Now let's consider the respective snubs (or better: alternated vertex-wise facetings, i.e. no rescaling intended here at the moment).

Code: Select all
o4s4o4o (N,M,K->oo)

demi( . . . . ) | NMK |    4    8 |   16    8 |   4   2   8  vf:q-co
----------------+-----+-----------+-----------+------------
      o4s . .   |   2 | 2NMK    * |    4    0 |   2   0   2
      . s4o .   |   2 |    * 4NMK |    2    2 |   1   1   2
----------------+-----+-----------+-----------+------------
sefa( o4s4o . ) |   4 |    2    2 | 4NMK    * |   1   0   1
sefa( . s4o4o ) |   4 |    0    4 |    * 2NMK |   0   1   1
----------------+-----+-----------+-----------+------------
      o4s4o .   |   M |    M    M |    M    0 | 4NK   *   *  squat
      . s4o4o   |   K |    0   2K |    0    K |   * 2NM   *  squat
sefa( o4s4o4o ) |   8 |    4    8 |    4    2 |   *   * NMK  cube

So, yes, identification of the square tiling (= squat) classes, and thus too of square clases and of edge classes, would result in the same
structure as x4o4o *b3o would describe.


Code: Select all
s4o4s4o (N,M,K->oo)

demi( . . . . ) | 2NMK |   1    4    2    2 |    8    6    4 |   2   2   1    6
----------------+------+--------------------+----------------+-----------------
      s4o . .   |    2 | NMK    *    *    * |    4    0    0 |   2   0   0    2
      s . s .   |    2 |   * 4NMK    *    * |    2    2    0 |   1   1   0    1
      . o4s .   |    2 |   *    * 2NMK    * |    2    0    2 |   1   0   1    2
      . . s4o   |    2 |   *    *    * 2NMK |    0    2    2 |   0   1   1    2
----------------+------+--------------------+----------------+-----------------
sefa( s4o4s . ) |    4 |   1    2    1    0 | 4NMK    *    * |   1   0   0    1
sefa( s . s4o ) |    3 |   0    2    0    1 |    * 4NMK    * |   0   1   0    1
sefa( . o4s4o ) |    4 |   0    0    2    2 |    *    * 2NMK |   0   0   1    1
----------------+------+--------------------+----------------+-----------------
      s4o4s .   |   2M |   M   2M    M    0 |   2M    0    0 | 2NK   *   *    *  squat
      s . s4o   |    4 |   0    4    0    2 |    0    4    0 |   * NMK   *    *  tet
      . o4s4o   |    K |   0    0    K    K |    0    0    K |   *   * 2NM    *  squat
sefa( s4o4s4o ) |    6 |   1    4    2    2 |    2    2    1 |   *   *   * 2NMK  trip

Here too all edges are of the same length (diagonals of original squares) and there is a single vertex class.
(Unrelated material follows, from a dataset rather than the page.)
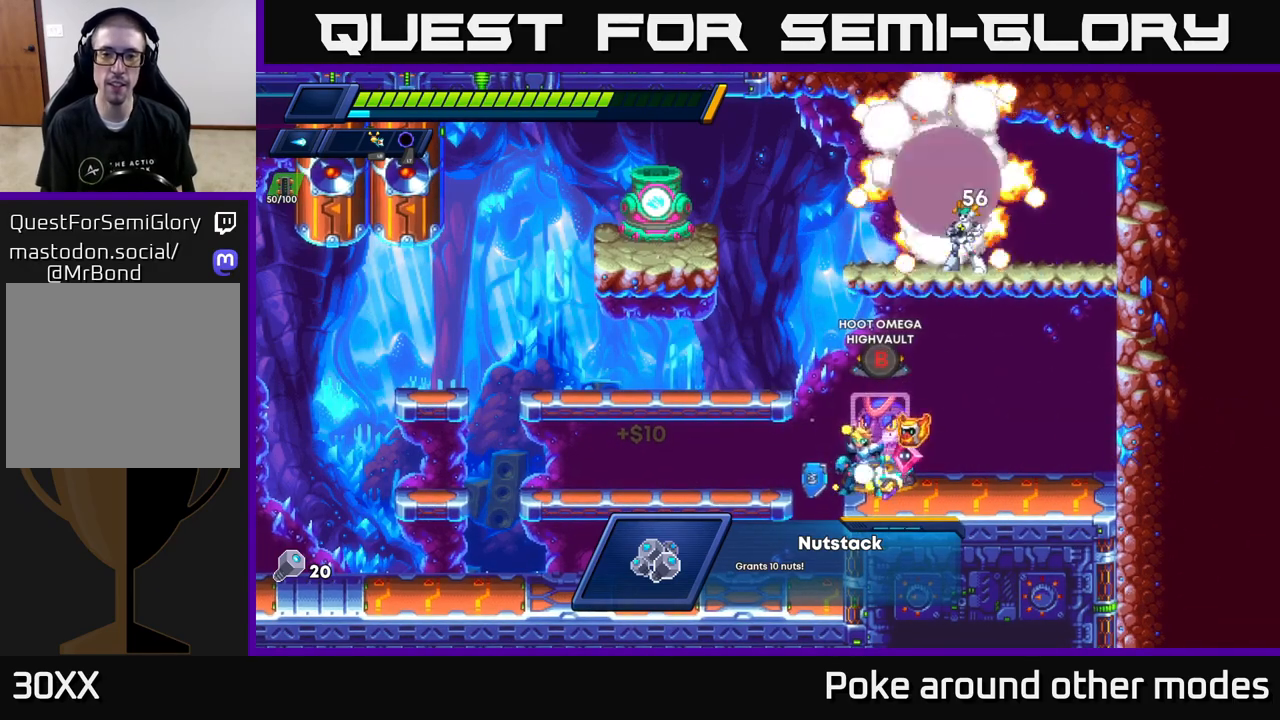
{"buttons": [], "left_stick": "right", "right_stick": "center", "events": [[33, "B", "up"], [333, "left_stick", "right"]]}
Faces are all regular (triangles and squares) and cells are all uniform again. Thus this structure would be uniform itself. (Whether this even would be a Wythoffian structure eludes me in the moment.)


Code: Select all
s4s4s4o (N,M,K->oo)

demi( . . . . ) | 4NMK |    2    1    2    4 |   1    2    6    3    3 |   2   1   1    4
----------------+------+---------------------+-------------------------+-----------------
      s . s .   |    2 | 4NMK    *    *    * |   0    0    2    2    0 |   1   1   0    2
      . . s4o   |    2 |    * 2NMK    *    * |   0    0    0    2    2 |   0   1   1    2
sefa( s4s . . ) |    2 |    *    * 4NMK    * |   1    0    2    0    0 |   2   0   0    1
sefa( . s4s . ) |    2 |    *    *    * 8NMK |   0    1    1    0    1 |   1   0   1    1
----------------+------+---------------------+-------------------------+-----------------
      s4s . .   |    4 |    0    0    4    0 | NMK    *    *    *    * |   2   0   0    0
      . s4s .   |    4 |    0    0    0    4 |   * 2NMK    *    *    * |   1   0   1    0
sefa( s4s4s . ) |    3 |    1    0    1    1 |   *    * 8NMK    *    * |   1   0   0    1
sefa( s . s4o ) |    3 |    2    1    0    0 |   *    *    * 4NMK    * |   0   1   0    1
sefa( . s4s4o ) |    3 |    0    1    0    2 |   *    *    *    * 4NMK |   0   0   1    1
----------------+------+---------------------+-------------------------+-----------------
      s4s4s .   |   4M |   2M    0   4M   4M |   M    M   4M    0    0 | 2NK   *   *    *  non-uniform snasquat
      s . s4o   |    4 |    4    2    0    0 |   0    0    0    4    0 |   * NMK   *    *  regular tet
      . s4s4o   |   2K |    0    K    0   4K |   0    K    0    0   2K |   *   * 2NM    *  non-uniform snasquat
sefa( s4s4s4o ) |    4 |    2    1    1    2 |   0    0    2    1    1 |   *   *   * 4NMK  non-uniform tet

That one clearly is non-uniform per se. (I have no idea for now, whether it could be made such.)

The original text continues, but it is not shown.